As all seem to agree, see Appellee's Br. at 9; Reply Br. at 3, this case hinges on whether (1) O'Bryan's tip and (2) the police officers' subsequent corroboration of its details provided probable cause to search Stokes's truck. For the reasons that follow, we conclude that there was probable cause and thus AFFIRM.

That is because, if the tip did not provide probable cause, the Government would have to rely on Gunner's findings to justify the search. The Government does not entirely abandon this argument, see Appellee's Br. at 18-22, but it is not a winnable one. If the tip offered less than reasonable suspicion, then the officers had no lawful authority to extend the traffic stop beyond its normal scope in order to deploy Gunner. See Rodriguez v. United States, 135 S. Ct. 1609, 1612 (2015). And if the tip offered reasonable suspicion but less than probable cause, the Government would still have to show why the district court clearly erred in finding that Gunner's reliability was unestablished. See United States v. Diaz, 25 F.3d 392, 394 (6th Cir. 1994); R. 78 (Dist. Ct. Op. & Order at 4-5 & n.1) (Page ID #341-42). Given Officer Duvall's repeated attestations that he could not speak to Gunner's credentials (raising the question why the Government did not call Deputy Hargett, even if a continuance was necessary), R. 54 (Suppression Hr'g Tr. at 37, 39) (Page ID #210, 212), it is hard to see how we could be "left with the definite and firm conviction that" the district court blundered, see United States v. U.S. Gypsum Co., 333 U.S. 364, 395 (1948). --------

A. Standard of Review

"In an appeal of the denial of a motion to suppress, we review a district court's factual findings for clear error and its legal determinations de novo." United States v. Dyer, 580 F.3d 386, 390 (6th Cir. 2009). The existence of probable cause qualifies under this rubric as a legal determination. Id. "Where, as here, the district court has denied a motion to suppress, we review the evidence in a light most favorable to the Government." United States v. Akridge, 346 F.3d 618, 622-23 (6th Cir. 2003).
◇ ◇ ◇
> Using the information:
1/ In the probable-cause opinion, under what standard are the district court's factual findings reviewed?
2/ Please continue the probable-cause opinion from its last sentence.

[Source records]
◇ ◇ ◇
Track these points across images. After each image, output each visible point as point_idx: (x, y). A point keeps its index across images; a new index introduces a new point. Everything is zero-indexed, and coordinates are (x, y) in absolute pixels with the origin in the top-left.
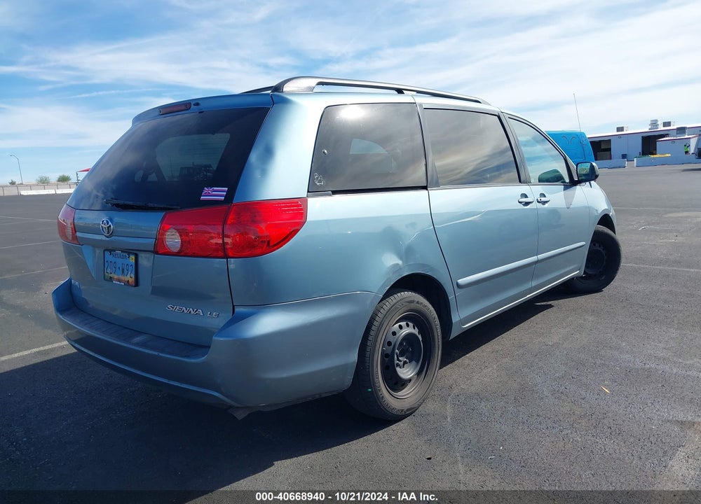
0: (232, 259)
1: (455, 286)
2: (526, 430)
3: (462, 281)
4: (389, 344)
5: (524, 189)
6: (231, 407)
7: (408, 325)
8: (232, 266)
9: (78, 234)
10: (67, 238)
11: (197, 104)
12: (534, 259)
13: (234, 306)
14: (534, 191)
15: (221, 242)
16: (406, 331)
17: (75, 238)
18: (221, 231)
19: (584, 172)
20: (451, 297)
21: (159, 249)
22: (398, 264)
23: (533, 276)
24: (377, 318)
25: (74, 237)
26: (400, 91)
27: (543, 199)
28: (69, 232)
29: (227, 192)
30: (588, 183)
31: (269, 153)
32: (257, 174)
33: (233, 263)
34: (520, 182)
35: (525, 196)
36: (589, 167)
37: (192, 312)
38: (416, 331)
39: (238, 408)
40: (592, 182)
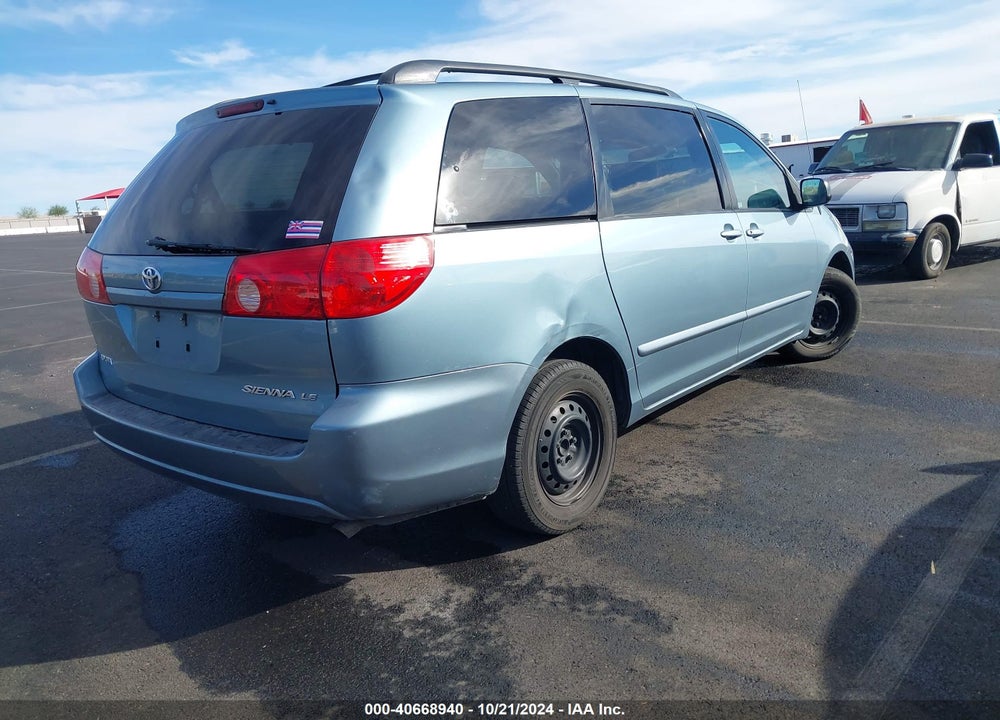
0: (333, 321)
1: (635, 353)
2: (734, 544)
3: (645, 347)
4: (548, 433)
5: (728, 217)
6: (337, 521)
7: (572, 408)
8: (334, 331)
9: (109, 290)
10: (92, 296)
11: (273, 102)
12: (742, 315)
13: (337, 385)
14: (742, 221)
15: (318, 297)
16: (570, 416)
17: (104, 295)
18: (317, 282)
19: (811, 193)
20: (630, 369)
21: (230, 307)
22: (558, 325)
23: (740, 338)
24: (531, 399)
25: (101, 295)
26: (556, 80)
27: (755, 232)
28: (96, 288)
29: (323, 227)
30: (816, 208)
31: (378, 171)
32: (364, 200)
33: (335, 325)
34: (723, 207)
35: (728, 226)
36: (817, 185)
37: (280, 395)
38: (582, 416)
39: (347, 521)
40: (822, 207)
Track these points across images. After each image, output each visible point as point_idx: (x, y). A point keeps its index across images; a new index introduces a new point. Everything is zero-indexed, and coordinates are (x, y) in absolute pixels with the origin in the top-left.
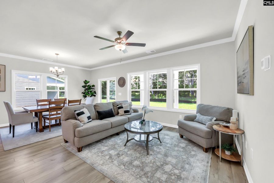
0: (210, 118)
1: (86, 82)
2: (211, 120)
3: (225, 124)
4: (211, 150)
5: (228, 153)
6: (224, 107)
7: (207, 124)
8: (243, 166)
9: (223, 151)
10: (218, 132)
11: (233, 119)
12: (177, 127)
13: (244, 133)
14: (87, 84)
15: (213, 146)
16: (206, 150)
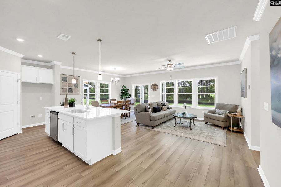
0: (225, 111)
1: (124, 87)
2: (226, 112)
3: (234, 114)
4: (226, 128)
5: (236, 128)
6: (233, 105)
7: (223, 115)
8: (243, 134)
9: (233, 127)
10: (230, 117)
11: (239, 110)
12: (203, 119)
13: (244, 117)
14: (125, 88)
15: (228, 126)
16: (224, 128)
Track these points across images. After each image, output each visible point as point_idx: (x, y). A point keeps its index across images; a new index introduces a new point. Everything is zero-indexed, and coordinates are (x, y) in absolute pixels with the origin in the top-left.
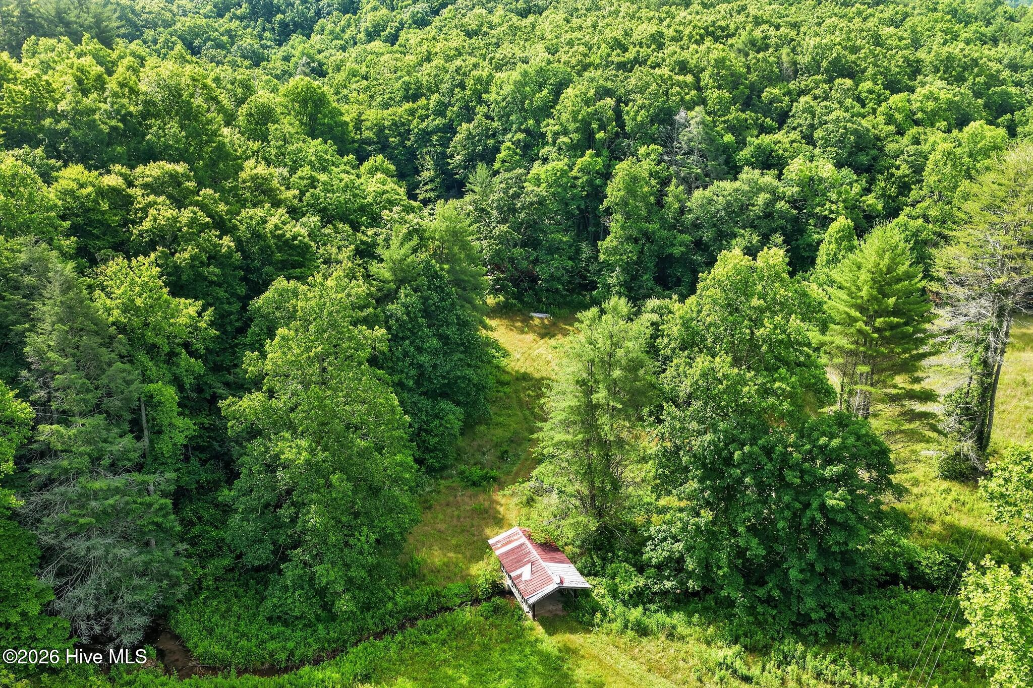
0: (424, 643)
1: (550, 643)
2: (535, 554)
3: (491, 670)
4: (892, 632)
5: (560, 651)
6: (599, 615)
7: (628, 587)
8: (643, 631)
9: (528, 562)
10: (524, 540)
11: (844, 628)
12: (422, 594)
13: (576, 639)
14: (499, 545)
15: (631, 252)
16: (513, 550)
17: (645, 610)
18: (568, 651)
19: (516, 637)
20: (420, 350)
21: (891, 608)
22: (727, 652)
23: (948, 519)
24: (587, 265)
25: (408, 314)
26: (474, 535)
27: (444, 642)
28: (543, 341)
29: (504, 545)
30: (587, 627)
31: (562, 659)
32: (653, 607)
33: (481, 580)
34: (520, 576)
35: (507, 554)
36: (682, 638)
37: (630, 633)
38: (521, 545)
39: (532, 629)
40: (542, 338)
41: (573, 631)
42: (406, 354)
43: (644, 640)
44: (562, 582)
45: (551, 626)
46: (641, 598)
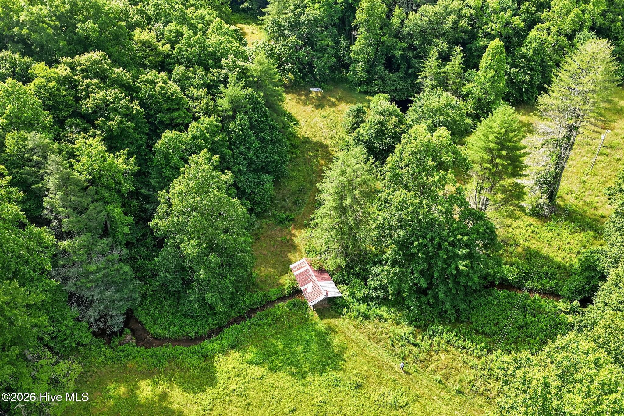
0: (260, 325)
1: (321, 324)
2: (313, 276)
3: (293, 340)
4: (486, 317)
5: (326, 329)
6: (345, 309)
7: (359, 295)
8: (366, 317)
9: (311, 281)
10: (308, 267)
11: (463, 316)
12: (257, 297)
13: (334, 322)
14: (295, 269)
15: (370, 52)
16: (302, 273)
17: (368, 305)
18: (330, 329)
19: (304, 321)
20: (249, 149)
21: (488, 303)
22: (406, 330)
23: (527, 244)
24: (344, 52)
25: (242, 130)
26: (282, 257)
27: (270, 325)
28: (317, 111)
29: (298, 269)
30: (339, 315)
31: (327, 334)
32: (372, 304)
33: (287, 286)
34: (306, 289)
35: (300, 275)
36: (386, 320)
37: (360, 318)
38: (307, 270)
39: (313, 316)
40: (317, 109)
41: (333, 317)
42: (241, 153)
43: (367, 321)
44: (327, 294)
45: (322, 316)
46: (366, 299)
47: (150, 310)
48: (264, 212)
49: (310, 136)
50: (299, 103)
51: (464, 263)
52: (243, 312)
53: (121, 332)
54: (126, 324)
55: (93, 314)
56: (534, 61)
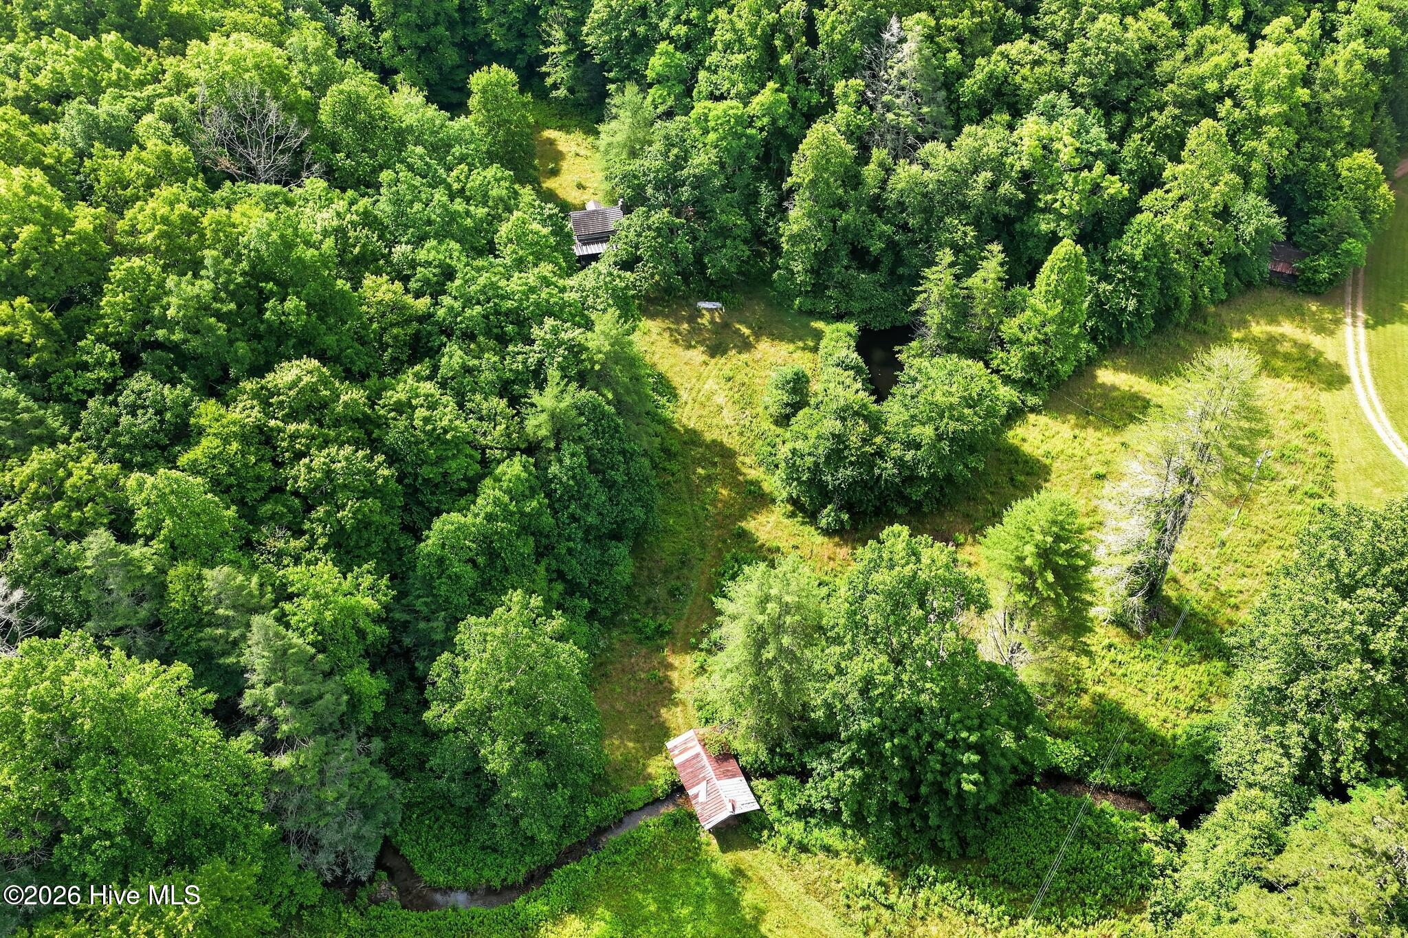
◇ ◇ ◇
> Exercise results:
1/ Clear error.

2/
B. Governing Law

The Fourth Amendment protects against "unreasonable searches and seizures." U.S. CONST. amend IV. Although this traditionally means that police must obtain a warrant in order to conduct a search, "[u]nder the automobile exception to the warrant requirement, law enforcement officers may search a readily mobile vehicle without a warrant if they have probable cause to believe that the vehicle contains evidence of a crime." United States v. Lumpkin, 159 F.3d 983, 986 (6th Cir. 1998). In other words, "[a]n automobile search is not 'unreasonable if based on facts that would justify the issuance of a warrant, even though a warrant has not actually been obtained.'" United States v. Arnold, 442 F. App'x 207, 210 (6th Cir. 2011) (quoting United States v. Ross, 456 U.S. 798, 809 (1982)).

"Probable cause exists when there is a 'fair probability that contraband or evidence of a crime will be found in a particular place.'" Lumpkin, 159 F.3d at 986 (quoting Smith v. Thornburg, 136 F.3d 1070, 1074 (6th Cir. 1998)). It "is a fluid concept—turning on the assessment of probabilities in particular factual contexts—not readily, or even usefully, reduced to a neat set of legal rules." Illinois v. Gates, 462 U.S. 230, 232 (1983). We assess the existence of probable cause through a totality-of-the-circumstances analysis. See id. at 233; Lumpkin, 159 F.3d at 987.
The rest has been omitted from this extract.